> Exercise requirements: The reply should contain every entry below exactly as written, with no images.

··· Source data

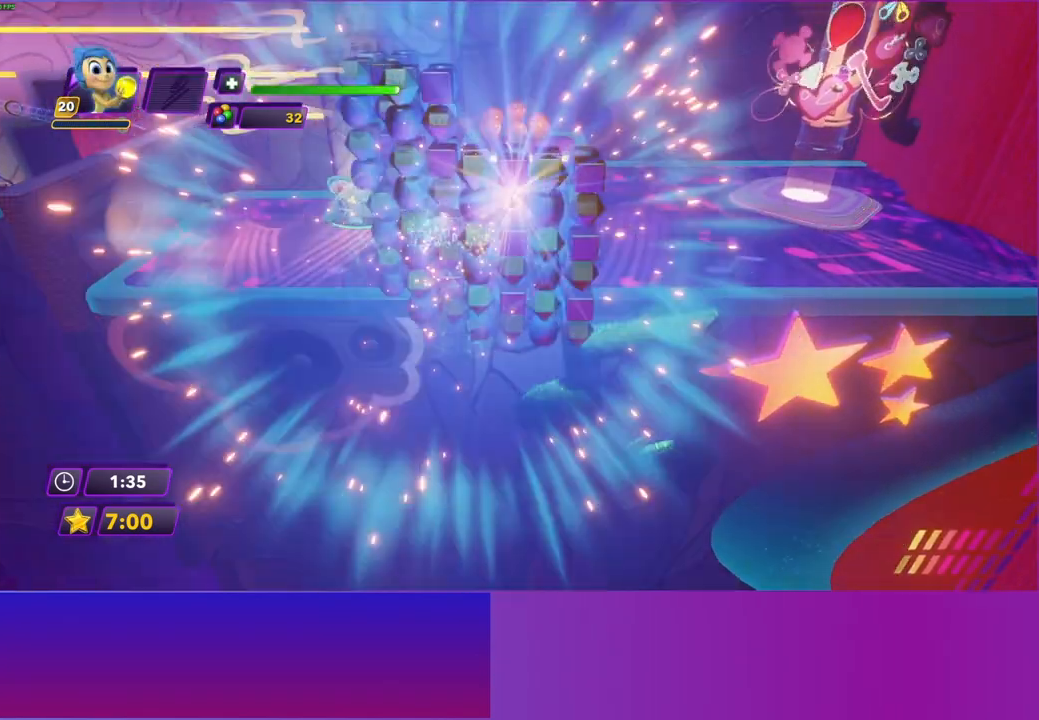
{"buttons": ["A"], "left_stick": "up-right", "right_stick": "center", "events": [[267, "left_stick", "up-right"]]}
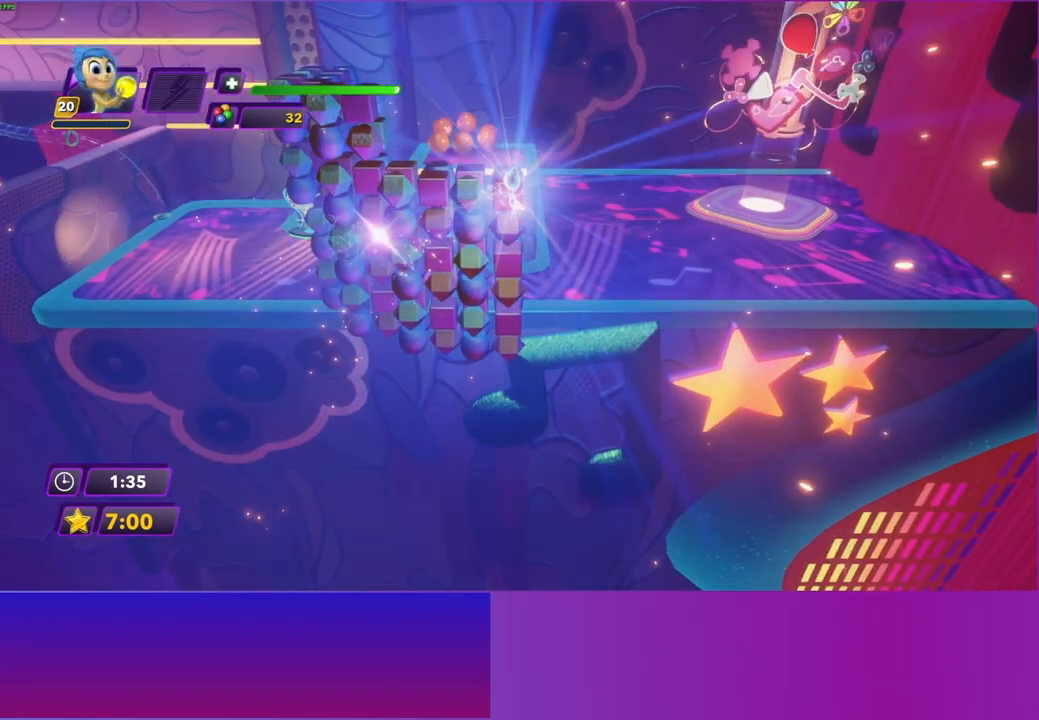
{"buttons": ["A"], "left_stick": "up", "right_stick": "center", "events": [[250, "left_stick", "up"]]}
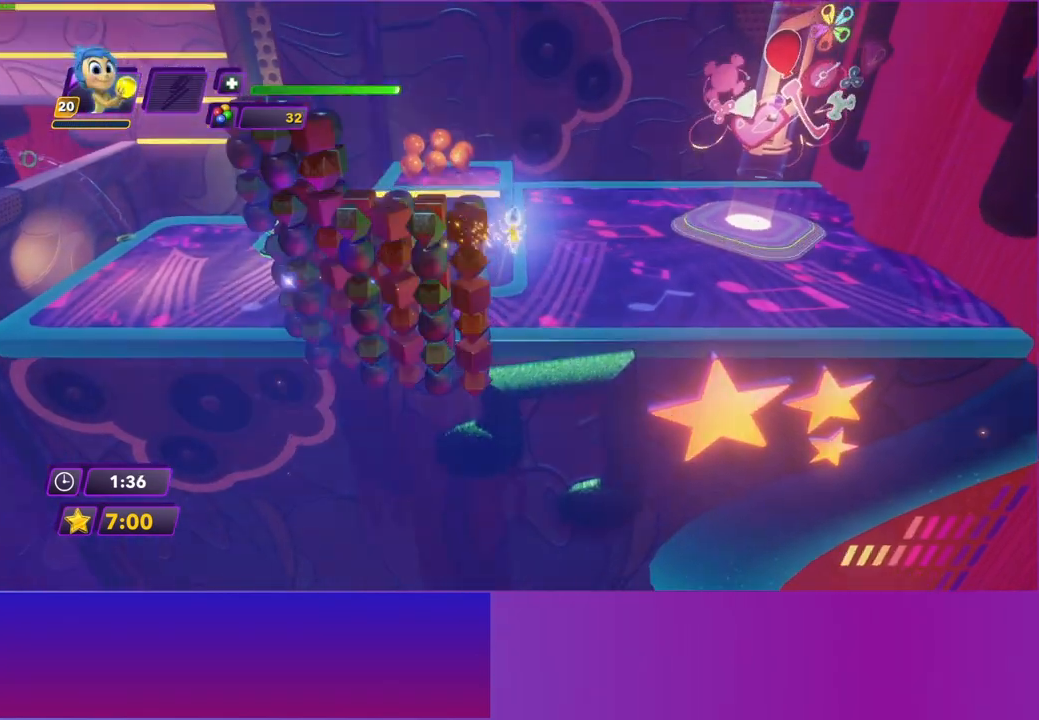
{"buttons": [], "left_stick": "up", "right_stick": "center", "events": [[433, "A", "up"]]}
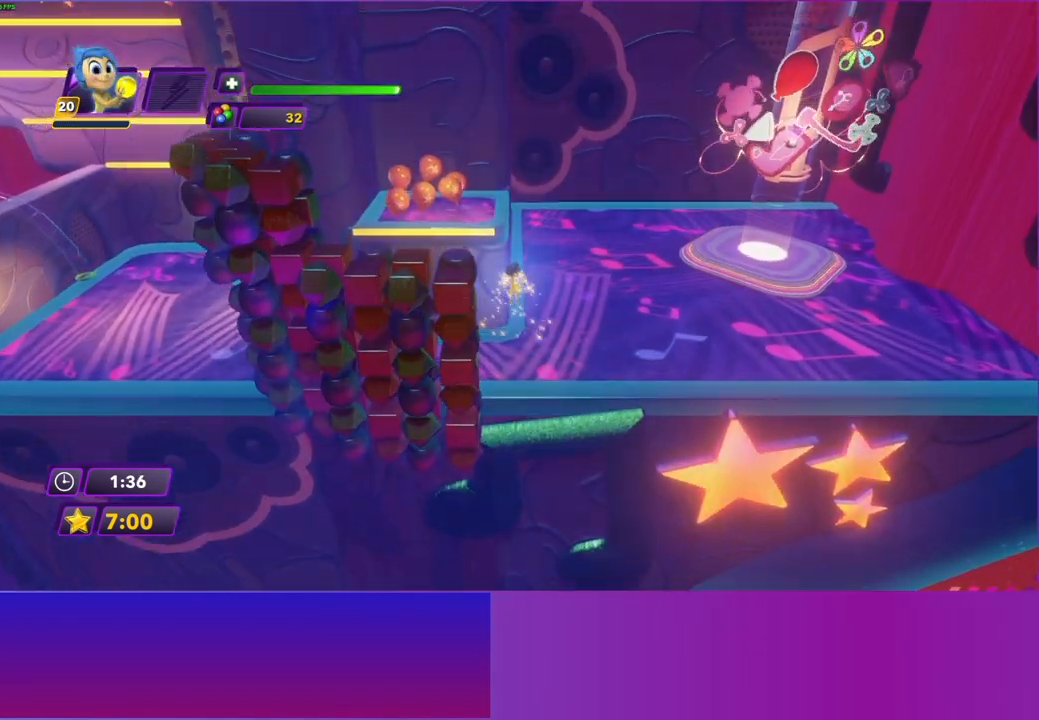
{"buttons": ["A"], "left_stick": "center", "right_stick": "center", "events": [[17, "START", "down"], [133, "START", "up"], [250, "A", "down"], [300, "left_stick", "center"], [350, "A", "up"], [450, "A", "down"]]}
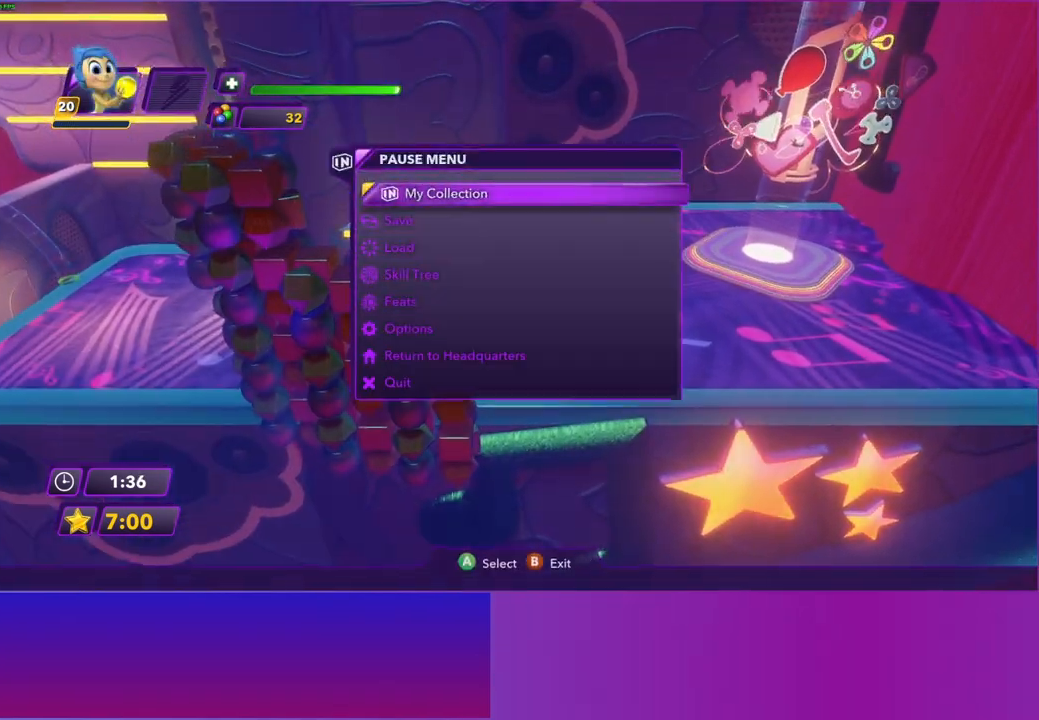
{"buttons": ["A"], "left_stick": "center", "right_stick": "center", "events": [[33, "A", "up"], [133, "A", "down"], [217, "A", "up"], [317, "A", "down"], [417, "A", "up"], [500, "A", "down"]]}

······

> Exercise output:
{"buttons": ["A"], "left_stick": "up-right", "right_stick": "center", "events": [[267, "left_stick", "up-right"]]}
{"buttons": ["A"], "left_stick": "up", "right_stick": "center", "events": [[250, "left_stick", "up"]]}
{"buttons": [], "left_stick": "up", "right_stick": "center", "events": [[433, "A", "up"]]}
{"buttons": ["A"], "left_stick": "center", "right_stick": "center", "events": [[17, "START", "down"], [133, "START", "up"], [250, "A", "down"], [300, "left_stick", "center"], [350, "A", "up"], [450, "A", "down"]]}
{"buttons": ["A"], "left_stick": "center", "right_stick": "center", "events": [[33, "A", "up"], [133, "A", "down"], [217, "A", "up"], [317, "A", "down"], [417, "A", "up"], [500, "A", "down"]]}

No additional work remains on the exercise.